Provided passage:
We'll try the values for R and k used in Kéry & Royle (2016,
p.668) and Kéry & Schaub (2012, p. 206):
( R <- diag(c(5,1)) )
# [,1] [,2]
# [1,] 5 0
# [2,] 0 1
( sigma.guess <- sqrt(diag(R)/3) )
# [1] 1.2909944 0.5773503
jdata <- list(R = R, k = 3)
The prior guesses for sigma for the 2 variables look very
small and certainly the second one would seem to be highly
informative. But much will depend on the shape of the implied
distribution.
The code to run the model and inspect the results is the same
as for the previous example, except that we now have to supply
data = jdata where previously we had data =
NULL .
The scatter plots for SD vs sigma and correlation vs rho show
all the points close to the diagonal, and the histogram for
correlation is Uniform(-1, 1). Here are the histograms for the
SDs, with the vertical red lines indicating the "prior guess"
for sigma and the dashed blue lines the 90th percentiles.
It seems that the prior guess actually corresponds to the mode
of a skewed distribution which has reasonable probabilities for
values up to 5 (sd[1] ) or 2 (sd[2] ). These might be reasonable
priors but are not uninformative.
dmvnorm with a scaled Wishart (dscaled.wishart )
prior
Because the interpretation of the Wishart prior is not
intuitive, the glm module in JAGS provides a couple
of alternatives, including the scaled Wishart distribution,
dscaled.wishart .
The second argument to dscaled.wishart is the
degrees of freedom, df ; here a value of df =
2 gives a Uniform(-1,1) prior for the correlation
coefficient, larger values give a prior with the mass
concentrated closer to 0.
The priors for sigma are half-t distributions with
df degrees of freedom. Of course, if you
want a uniform distribution for correlation, you're stuck with
t_{2}. But that's a
reasonable choice: some people advocate a half-Cauchy
distribution (which is t_{1}),
but I think that has tails which are too heavy;
Gelman and the Stan group recommend t_{4}.
The first argument to dscaled.wishart is a
vector of length M with the scale of the half-t
distribution. This gives you a fairly direct way of determining
how informative is the prior. The plot below shows a series of
half-t_{2}
distributions with different scales and the 90th percentile for
each.
The only change needed to the JAGS code is the prior for
TAU ,
which becomes
TAU ~ dscaled.wishart(s, df)
We pass our chosen values for
s and
df via the data argument
and load the glm module:
j data <- list(s = c(5,1), df=2)
load.module("glm")
jm <- jags.model("3_scaled.jags", jdata)
The code to obtain and examine the results is the same as
before, and the plots of SD vs
sigma and correlation vs
rho have all
points close to the diagonal. Here are the histograms for the
SDs with the 90th percentile as the blue dashed line:
Those have long right tails, so we'll plot just the smaller
values and add the appropriate half-t_{2}
distribution.

(Data entries)

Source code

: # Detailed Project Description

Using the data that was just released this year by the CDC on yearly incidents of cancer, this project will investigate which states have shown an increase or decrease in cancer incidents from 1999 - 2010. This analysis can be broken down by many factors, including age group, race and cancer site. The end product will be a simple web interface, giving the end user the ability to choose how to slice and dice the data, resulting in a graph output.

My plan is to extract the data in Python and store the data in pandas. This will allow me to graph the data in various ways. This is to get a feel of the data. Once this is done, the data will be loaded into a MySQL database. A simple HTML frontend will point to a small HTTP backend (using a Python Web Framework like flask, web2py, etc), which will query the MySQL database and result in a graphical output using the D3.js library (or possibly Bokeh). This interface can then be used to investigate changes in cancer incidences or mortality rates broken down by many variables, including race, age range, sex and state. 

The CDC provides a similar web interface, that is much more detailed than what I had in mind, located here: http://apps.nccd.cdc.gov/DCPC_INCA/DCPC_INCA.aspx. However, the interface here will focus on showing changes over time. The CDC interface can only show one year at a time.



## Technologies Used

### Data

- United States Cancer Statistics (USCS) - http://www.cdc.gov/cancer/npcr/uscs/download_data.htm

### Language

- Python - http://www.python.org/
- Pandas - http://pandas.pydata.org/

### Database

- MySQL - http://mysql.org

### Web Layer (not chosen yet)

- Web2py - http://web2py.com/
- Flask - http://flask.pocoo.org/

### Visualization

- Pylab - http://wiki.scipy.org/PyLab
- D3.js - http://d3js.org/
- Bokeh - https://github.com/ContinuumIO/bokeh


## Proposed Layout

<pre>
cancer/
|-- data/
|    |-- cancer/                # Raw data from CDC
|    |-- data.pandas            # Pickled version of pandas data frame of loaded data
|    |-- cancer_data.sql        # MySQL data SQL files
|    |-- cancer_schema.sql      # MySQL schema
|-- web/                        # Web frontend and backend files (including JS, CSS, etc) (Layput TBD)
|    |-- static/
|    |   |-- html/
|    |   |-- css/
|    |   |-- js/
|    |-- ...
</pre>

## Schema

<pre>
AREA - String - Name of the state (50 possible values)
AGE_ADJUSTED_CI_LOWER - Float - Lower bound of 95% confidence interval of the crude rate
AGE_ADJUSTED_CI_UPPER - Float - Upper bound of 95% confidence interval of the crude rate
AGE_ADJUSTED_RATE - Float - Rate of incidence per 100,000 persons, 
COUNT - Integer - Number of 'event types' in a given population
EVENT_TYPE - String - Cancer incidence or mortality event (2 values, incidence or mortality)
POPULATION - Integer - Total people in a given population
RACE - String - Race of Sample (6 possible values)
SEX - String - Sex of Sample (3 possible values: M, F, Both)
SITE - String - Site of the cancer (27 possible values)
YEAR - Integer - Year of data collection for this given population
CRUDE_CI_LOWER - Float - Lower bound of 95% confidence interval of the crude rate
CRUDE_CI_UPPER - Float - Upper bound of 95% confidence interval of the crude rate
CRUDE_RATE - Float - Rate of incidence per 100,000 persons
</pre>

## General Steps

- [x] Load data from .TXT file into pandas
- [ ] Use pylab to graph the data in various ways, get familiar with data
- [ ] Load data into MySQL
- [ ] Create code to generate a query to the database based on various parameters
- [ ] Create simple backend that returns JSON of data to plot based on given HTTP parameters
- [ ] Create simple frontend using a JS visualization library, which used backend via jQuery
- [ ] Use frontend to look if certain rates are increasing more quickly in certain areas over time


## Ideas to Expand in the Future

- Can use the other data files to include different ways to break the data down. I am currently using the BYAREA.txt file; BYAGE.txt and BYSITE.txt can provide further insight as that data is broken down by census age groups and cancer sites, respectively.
--
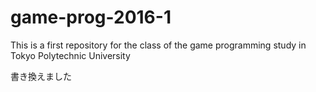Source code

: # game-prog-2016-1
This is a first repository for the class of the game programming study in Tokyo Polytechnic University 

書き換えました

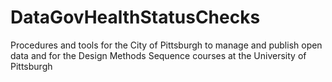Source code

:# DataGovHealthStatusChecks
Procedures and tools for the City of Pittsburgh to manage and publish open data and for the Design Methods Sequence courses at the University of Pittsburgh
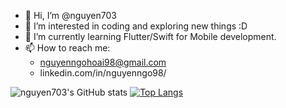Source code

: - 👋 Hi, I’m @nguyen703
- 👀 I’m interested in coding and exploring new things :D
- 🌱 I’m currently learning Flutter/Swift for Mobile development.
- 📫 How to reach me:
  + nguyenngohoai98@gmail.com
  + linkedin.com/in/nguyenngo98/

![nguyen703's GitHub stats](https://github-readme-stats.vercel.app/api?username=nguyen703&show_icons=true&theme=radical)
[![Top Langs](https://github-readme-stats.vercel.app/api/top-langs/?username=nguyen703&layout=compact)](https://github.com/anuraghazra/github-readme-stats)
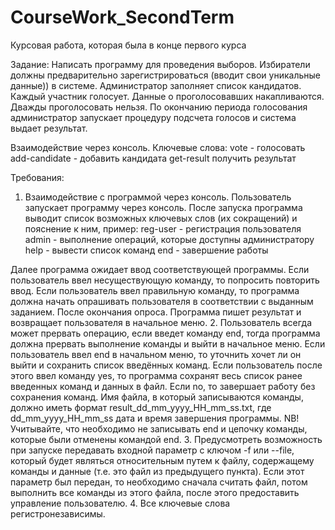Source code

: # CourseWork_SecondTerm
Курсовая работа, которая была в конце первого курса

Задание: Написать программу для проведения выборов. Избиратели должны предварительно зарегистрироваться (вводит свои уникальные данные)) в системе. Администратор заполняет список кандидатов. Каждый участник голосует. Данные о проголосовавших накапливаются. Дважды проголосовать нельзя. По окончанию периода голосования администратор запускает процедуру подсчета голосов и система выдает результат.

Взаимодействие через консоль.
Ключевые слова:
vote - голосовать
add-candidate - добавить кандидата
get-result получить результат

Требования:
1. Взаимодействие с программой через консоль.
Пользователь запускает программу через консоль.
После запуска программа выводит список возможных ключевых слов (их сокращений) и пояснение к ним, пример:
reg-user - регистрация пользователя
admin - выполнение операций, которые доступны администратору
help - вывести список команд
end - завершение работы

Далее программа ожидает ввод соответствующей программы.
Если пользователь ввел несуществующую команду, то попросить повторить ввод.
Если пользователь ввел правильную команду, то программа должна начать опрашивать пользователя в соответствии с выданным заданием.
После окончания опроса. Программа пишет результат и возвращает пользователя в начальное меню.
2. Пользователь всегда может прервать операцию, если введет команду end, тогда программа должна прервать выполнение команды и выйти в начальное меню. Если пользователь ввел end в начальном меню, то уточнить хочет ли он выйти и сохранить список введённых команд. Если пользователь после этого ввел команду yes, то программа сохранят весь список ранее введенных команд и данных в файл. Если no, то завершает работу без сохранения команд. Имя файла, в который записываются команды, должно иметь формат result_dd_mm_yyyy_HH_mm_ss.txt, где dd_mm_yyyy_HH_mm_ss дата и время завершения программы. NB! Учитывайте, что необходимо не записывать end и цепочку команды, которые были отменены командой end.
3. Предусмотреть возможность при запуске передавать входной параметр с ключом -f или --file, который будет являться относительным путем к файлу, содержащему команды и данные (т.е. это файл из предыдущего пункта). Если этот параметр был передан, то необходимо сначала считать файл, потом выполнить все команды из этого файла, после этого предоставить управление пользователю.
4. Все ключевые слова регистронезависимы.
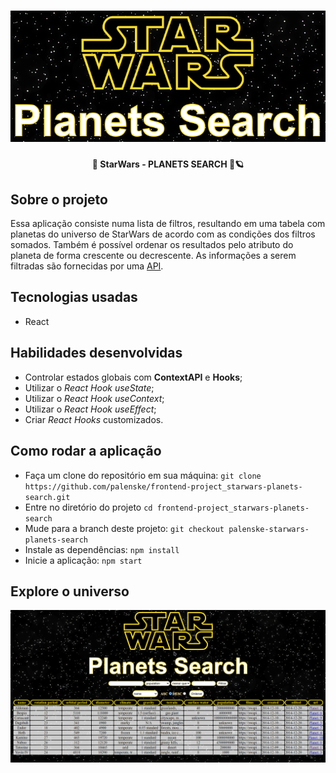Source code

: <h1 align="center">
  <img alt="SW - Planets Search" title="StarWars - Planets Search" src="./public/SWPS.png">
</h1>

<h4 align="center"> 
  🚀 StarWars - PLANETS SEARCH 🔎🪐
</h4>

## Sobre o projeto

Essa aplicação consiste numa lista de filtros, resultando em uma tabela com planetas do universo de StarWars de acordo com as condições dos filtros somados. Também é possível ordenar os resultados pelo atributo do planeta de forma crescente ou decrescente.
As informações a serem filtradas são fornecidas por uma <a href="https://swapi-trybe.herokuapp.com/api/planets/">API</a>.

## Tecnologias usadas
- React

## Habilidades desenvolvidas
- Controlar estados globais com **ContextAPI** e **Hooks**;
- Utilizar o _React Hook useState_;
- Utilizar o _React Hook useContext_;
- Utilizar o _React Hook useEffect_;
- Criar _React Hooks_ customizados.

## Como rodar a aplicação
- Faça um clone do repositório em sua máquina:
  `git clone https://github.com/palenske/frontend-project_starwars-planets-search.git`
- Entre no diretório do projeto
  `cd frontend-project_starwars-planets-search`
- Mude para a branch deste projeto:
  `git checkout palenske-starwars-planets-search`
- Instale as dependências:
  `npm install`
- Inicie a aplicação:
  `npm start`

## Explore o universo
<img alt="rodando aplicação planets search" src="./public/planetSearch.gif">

Parts of the exercise:
(A) Please repeat the part of the JAGS priors passage that opens with the words containing "The code to run" and closes with "are not uninformative.", word for word.
(B) In the entries, rename "Float" to "Decimal" throughout the part that opens with the line containing "## Technologies Used" and closes with the line containing "## General Steps", changing nothing else. Return only those lines.
The JAGS priors passage and the entries have nothing to do with each other.

Answers:
(A)
The code to run the model and inspect the results is the same
as for the previous example, except that we now have to supply
data = jdata where previously we had data =
NULL .
The scatter plots for SD vs sigma and correlation vs rho show
all the points close to the diagonal, and the histogram for
correlation is Uniform(-1, 1). Here are the histograms for the
SDs, with the vertical red lines indicating the "prior guess"
for sigma and the dashed blue lines the 90th percentiles.
It seems that the prior guess actually corresponds to the mode
of a skewed distribution which has reasonable probabilities for
values up to 5 (sd[1] ) or 2 (sd[2] ). These might be reasonable
priors but are not uninformative.

(B)
## Technologies Used

### Data

- United States Cancer Statistics (USCS) - http://www.cdc.gov/cancer/npcr/uscs/download_data.htm

### Language

- Python - http://www.python.org/
- Pandas - http://pandas.pydata.org/

### Database

- MySQL - http://mysql.org

### Web Layer (not chosen yet)

- Web2py - http://web2py.com/
- Flask - http://flask.pocoo.org/

### Visualization

- Pylab - http://wiki.scipy.org/PyLab
- D3.js - http://d3js.org/
- Bokeh - https://github.com/ContinuumIO/bokeh


## Proposed Layout

<pre>
cancer/
|-- data/
|    |-- cancer/                # Raw data from CDC
|    |-- data.pandas            # Pickled version of pandas data frame of loaded data
|    |-- cancer_data.sql        # MySQL data SQL files
|    |-- cancer_schema.sql      # MySQL schema
|-- web/                        # Web frontend and backend files (including JS, CSS, etc) (Layput TBD)
|    |-- static/
|    |   |-- html/
|    |   |-- css/
|    |   |-- js/
|    |-- ...
</pre>

## Schema

<pre>
AREA - String - Name of the state (50 possible values)
AGE_ADJUSTED_CI_LOWER - Decimal - Lower bound of 95% confidence interval of the crude rate
AGE_ADJUSTED_CI_UPPER - Decimal - Upper bound of 95% confidence interval of the crude rate
AGE_ADJUSTED_RATE - Decimal - Rate of incidence per 100,000 persons, 
COUNT - Integer - Number of 'event types' in a given population
EVENT_TYPE - String - Cancer incidence or mortality event (2 values, incidence or mortality)
POPULATION - Integer - Total people in a given population
RACE - String - Race of Sample (6 possible values)
SEX - String - Sex of Sample (3 possible values: M, F, Both)
SITE - String - Site of the cancer (27 possible values)
YEAR - Integer - Year of data collection for this given population
CRUDE_CI_LOWER - Decimal - Lower bound of 95% confidence interval of the crude rate
CRUDE_CI_UPPER - Decimal - Upper bound of 95% confidence interval of the crude rate
CRUDE_RATE - Decimal - Rate of incidence per 100,000 persons
</pre>

## General Steps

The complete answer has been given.